Few physicians earn an MBA, and their focus is rightly on practicing medicine, rather than on scrutinizing the economics of medicine. However, Wilson said, if practices are going to be sustainable and profitable, they must learn to make good pricing decisions. With insurers squeezing reimbursements, practices must be mindful of how they price incidentals.

He gave this example: Administrators at a cancer center were purchasing IV bags for $3 a bag. They marked them up 300% and were billing insurers $9 a bag. Then they found a contractor that would sell the bags for $1 each, but they still used the same mark-up paradigm, so they charged 300%—or $3 a bag. “You sold them for $9, now you sell them for $3. You’re losing money.”

The first step is finding the right person or group of people to review the operation; this might require hiring additional staff. “Mid-level managers are very busy. They are doing budgets, performance reviews, figuring out staffing crises, counting the widgets. It can be hard for them to be strategic. They do not have the time to analyze the data. We don’t always have the right people in the right jobs.”

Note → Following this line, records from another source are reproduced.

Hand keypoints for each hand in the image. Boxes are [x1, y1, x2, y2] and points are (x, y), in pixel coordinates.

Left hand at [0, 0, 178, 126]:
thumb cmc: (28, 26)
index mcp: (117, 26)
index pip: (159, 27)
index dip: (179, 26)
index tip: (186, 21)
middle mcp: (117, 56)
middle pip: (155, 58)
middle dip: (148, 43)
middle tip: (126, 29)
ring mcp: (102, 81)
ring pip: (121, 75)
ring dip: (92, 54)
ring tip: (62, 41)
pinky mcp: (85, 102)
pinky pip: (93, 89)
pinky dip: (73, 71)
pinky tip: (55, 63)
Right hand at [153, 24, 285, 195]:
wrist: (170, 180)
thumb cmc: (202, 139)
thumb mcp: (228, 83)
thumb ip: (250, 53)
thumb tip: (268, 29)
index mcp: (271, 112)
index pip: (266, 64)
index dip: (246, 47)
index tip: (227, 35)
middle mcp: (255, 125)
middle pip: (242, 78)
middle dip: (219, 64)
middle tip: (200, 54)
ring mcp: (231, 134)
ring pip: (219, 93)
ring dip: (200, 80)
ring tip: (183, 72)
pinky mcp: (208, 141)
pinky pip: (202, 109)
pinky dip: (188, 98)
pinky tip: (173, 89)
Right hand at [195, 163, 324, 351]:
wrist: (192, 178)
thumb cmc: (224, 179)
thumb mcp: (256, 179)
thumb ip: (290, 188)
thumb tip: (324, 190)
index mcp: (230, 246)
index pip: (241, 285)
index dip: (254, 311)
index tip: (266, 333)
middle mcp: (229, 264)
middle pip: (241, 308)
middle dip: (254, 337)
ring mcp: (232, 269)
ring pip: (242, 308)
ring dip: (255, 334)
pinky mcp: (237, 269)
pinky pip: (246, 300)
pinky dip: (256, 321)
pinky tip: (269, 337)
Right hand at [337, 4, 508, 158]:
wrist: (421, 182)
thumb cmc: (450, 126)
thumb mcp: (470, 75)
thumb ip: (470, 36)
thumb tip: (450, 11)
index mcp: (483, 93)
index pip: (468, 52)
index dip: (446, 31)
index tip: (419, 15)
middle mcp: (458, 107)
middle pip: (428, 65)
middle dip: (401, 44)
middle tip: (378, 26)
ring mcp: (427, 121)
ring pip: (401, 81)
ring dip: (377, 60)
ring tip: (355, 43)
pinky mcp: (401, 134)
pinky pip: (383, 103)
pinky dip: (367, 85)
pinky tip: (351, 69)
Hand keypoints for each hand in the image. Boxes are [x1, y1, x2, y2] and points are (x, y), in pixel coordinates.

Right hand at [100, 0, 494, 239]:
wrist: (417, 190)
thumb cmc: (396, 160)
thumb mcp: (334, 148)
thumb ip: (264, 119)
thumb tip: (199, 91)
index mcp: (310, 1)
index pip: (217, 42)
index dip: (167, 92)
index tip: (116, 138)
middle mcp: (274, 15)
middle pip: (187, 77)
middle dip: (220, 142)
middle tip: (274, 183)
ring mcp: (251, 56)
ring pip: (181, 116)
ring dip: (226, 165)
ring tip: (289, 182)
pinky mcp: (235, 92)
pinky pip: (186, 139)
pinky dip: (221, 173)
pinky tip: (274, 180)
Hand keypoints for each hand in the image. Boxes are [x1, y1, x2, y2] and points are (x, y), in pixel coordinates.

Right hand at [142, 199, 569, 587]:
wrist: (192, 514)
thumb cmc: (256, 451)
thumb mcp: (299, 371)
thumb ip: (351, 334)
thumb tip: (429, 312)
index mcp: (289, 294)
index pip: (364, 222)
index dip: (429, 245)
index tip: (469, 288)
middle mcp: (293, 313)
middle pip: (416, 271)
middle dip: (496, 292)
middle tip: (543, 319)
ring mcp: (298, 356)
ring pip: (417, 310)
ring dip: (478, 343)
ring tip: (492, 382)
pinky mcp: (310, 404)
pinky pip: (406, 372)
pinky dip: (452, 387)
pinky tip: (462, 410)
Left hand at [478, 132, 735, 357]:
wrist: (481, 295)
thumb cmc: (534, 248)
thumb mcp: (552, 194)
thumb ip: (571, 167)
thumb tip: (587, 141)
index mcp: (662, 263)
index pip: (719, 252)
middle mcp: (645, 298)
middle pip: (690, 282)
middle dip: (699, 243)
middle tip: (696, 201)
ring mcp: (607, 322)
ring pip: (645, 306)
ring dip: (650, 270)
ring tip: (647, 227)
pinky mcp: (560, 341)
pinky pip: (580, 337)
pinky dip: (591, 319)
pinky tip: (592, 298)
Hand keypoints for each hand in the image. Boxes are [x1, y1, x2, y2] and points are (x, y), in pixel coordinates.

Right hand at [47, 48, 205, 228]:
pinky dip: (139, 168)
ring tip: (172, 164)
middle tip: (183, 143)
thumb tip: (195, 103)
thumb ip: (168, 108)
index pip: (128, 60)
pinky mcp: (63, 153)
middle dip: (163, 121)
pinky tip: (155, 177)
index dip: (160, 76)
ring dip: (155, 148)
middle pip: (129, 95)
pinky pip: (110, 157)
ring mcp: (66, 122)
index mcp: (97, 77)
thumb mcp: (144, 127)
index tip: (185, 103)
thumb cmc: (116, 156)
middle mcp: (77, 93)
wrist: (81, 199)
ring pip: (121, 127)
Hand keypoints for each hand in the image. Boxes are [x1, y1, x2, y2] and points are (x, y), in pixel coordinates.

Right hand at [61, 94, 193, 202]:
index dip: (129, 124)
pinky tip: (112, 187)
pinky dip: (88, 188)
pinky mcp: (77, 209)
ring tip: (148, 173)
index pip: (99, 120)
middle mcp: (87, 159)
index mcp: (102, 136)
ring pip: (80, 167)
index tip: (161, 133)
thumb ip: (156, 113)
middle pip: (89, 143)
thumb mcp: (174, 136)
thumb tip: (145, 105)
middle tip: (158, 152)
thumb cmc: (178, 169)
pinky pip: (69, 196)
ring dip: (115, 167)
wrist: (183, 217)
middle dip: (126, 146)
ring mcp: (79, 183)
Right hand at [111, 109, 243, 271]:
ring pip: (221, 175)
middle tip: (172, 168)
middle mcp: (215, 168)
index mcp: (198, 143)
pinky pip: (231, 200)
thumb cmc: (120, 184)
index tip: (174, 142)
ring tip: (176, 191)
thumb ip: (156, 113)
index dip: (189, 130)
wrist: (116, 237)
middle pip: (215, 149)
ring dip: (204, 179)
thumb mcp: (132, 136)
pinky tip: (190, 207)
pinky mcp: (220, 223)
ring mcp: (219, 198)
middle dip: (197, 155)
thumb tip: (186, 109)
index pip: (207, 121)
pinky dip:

When asked what advice he would give to community oncology practices, Wilson offered these suggestions:

  • Look to business partners outside the organization, such as insurers, pharmaceutical companies, and other vendors for information because they have a wealth of data. That data might have to be filtered, but it is still useful. “They have information that they have spent money obtaining, so don’t discount that.”
  • Organizations like the Association of Community Cancer Centers offer many tools, webinars, and educational opportunities that can help. Wilson recommended The Practical Cancer Pharmacy Workbook (goo.gl/JZ6Gv) as a great tool for understanding the concepts and economies of providing oncology medications.
  • Purchasing or developing a pathways program can help with costs. Getting everyone on the same page and using the same products for similar patients can increase a practice’s purchasing volume and potentially affect pricing.
  • Having a financial patient advocate to obtain prior authorizations can help prevent missed reimbursement opportunities.
  • Developing a formulary committee that includes not only doctors and pharmacists, but also billing and coding people can help control the drug spend.

Wilson also suggested thinking in broader terms and stressed the importance of planning for the future. “If you are making decisions based on the current state of things, you are not planning for the future. That is correction. We cannot abandon correction, but we need to plan for the future, too.”